The type of risk management insurance an organization might require is closely related to the industry it is a part of and how it is organized. For example, a manufacturer might need not only property insurance but also a specialized liability product such as products and completed operations coverage. It might also require special coverage for product in transit, for tools and equipment away from the company’s property or for specialized equipment. An organization that relies heavily on a single, key person might consider key man coverage, which is a life and disability insurance product, and charitable organizations often seek to protect board members through D&O coverage.
In addition, geography can play an important role in the types of risk management insurance that are appropriate. Earthquake insurance is a popular add-on to property insurance in places that lie along active fault lines. Flood insurance is often part of the risk management insurance package in coastal areas or inland areas specifically designated as high-risk by a governing body. In many areas that are at risk for wind or hurricane damage, those coverages must be added separately to the property insurance policy.
Geography also comes into play when political risk is factored in. Many multinational companies employ risk management strategies to help them evacuate their personnel in case of political unrest. Companies that have employees in high-risk areas even include hostage recovery coverages in their risk management insurance packages.

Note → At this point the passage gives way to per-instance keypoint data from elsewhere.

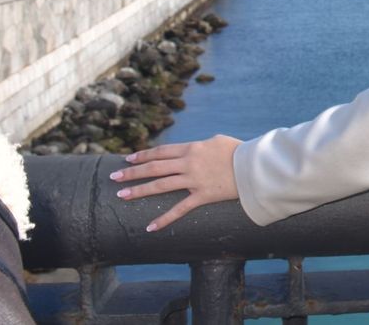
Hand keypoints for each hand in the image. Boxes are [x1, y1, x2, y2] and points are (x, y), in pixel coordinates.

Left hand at [112, 135, 241, 231]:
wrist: (254, 166)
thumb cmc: (239, 151)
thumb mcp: (218, 141)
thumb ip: (202, 146)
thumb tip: (194, 149)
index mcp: (191, 148)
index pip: (161, 151)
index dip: (143, 155)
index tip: (128, 159)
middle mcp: (188, 163)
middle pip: (154, 167)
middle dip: (132, 172)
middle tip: (114, 177)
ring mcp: (194, 180)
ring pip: (161, 185)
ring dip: (139, 190)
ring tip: (121, 195)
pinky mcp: (202, 196)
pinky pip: (180, 209)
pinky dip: (164, 219)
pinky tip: (150, 227)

One line of risk management insurance that has grown is cyber-risk coverage. Companies have grown more and more aware of the possibility of computer-based theft, also called cyber theft, which is not limited to the theft of funds. Often, it is the theft of sensitive client or member information that is the target. Companies can find themselves liable for the loss of this information if it is stolen and causes damage to the client or member. Cyber-risk coverage has become a bigger part of many companies’ risk management programs.
There are nearly as many types of risk management insurance coverages as there are risks in the world. Most of them are available through reputable insurance carriers, but occasionally, an organization will come across a unique or extremely rare exposure. When that happens, insurance companies are sometimes willing to develop a new coverage for that specific situation. Often, those situations become more mainstream, and a new line of coverages is born. For that reason, risk management insurance is part of an ever-evolving line of coverages that help organizations reduce their exposure to loss.